--- START ---
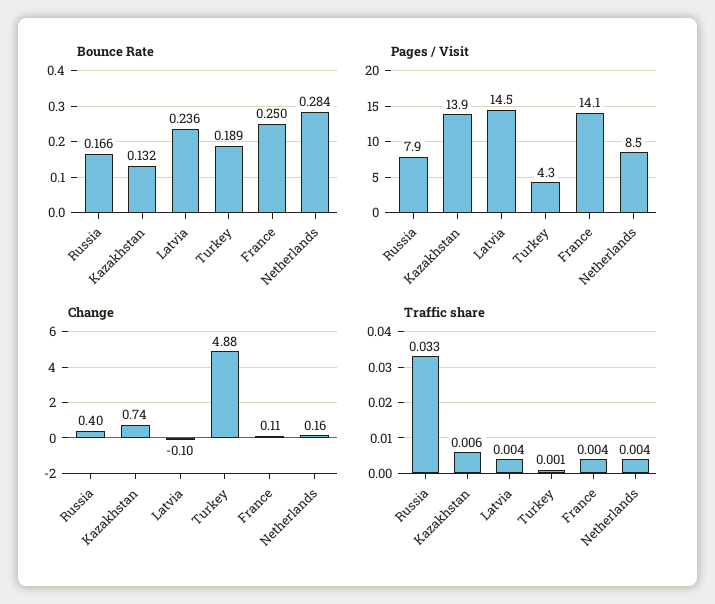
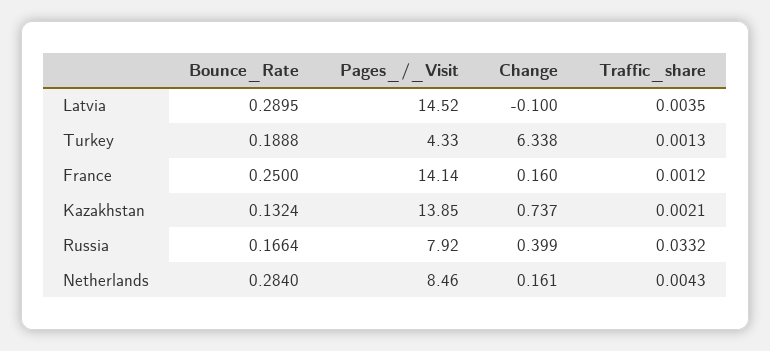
Bounce Rate, Latvia: 0.236 -> 0.2895
Change, Turkey: 4.88 -> 6.338
Change, France: 0.11 -> 0.16
Traffic share, Kazakhstan: 0.006 -> 0.0021
Traffic share, France: 0.004 -> 0.0012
--- END ---
= PROBLEM REQUIREMENTS =
Could you return the whole listing exactly, images excluded?

= RESPONSE TO THE TASK =
Bounce Rate, Latvia: 0.236 -> 0.2895
Change, Turkey: 4.88 -> 6.338
Change, France: 0.11 -> 0.16
Traffic share, Kazakhstan: 0.006 -> 0.0021
Traffic share, France: 0.004 -> 0.0012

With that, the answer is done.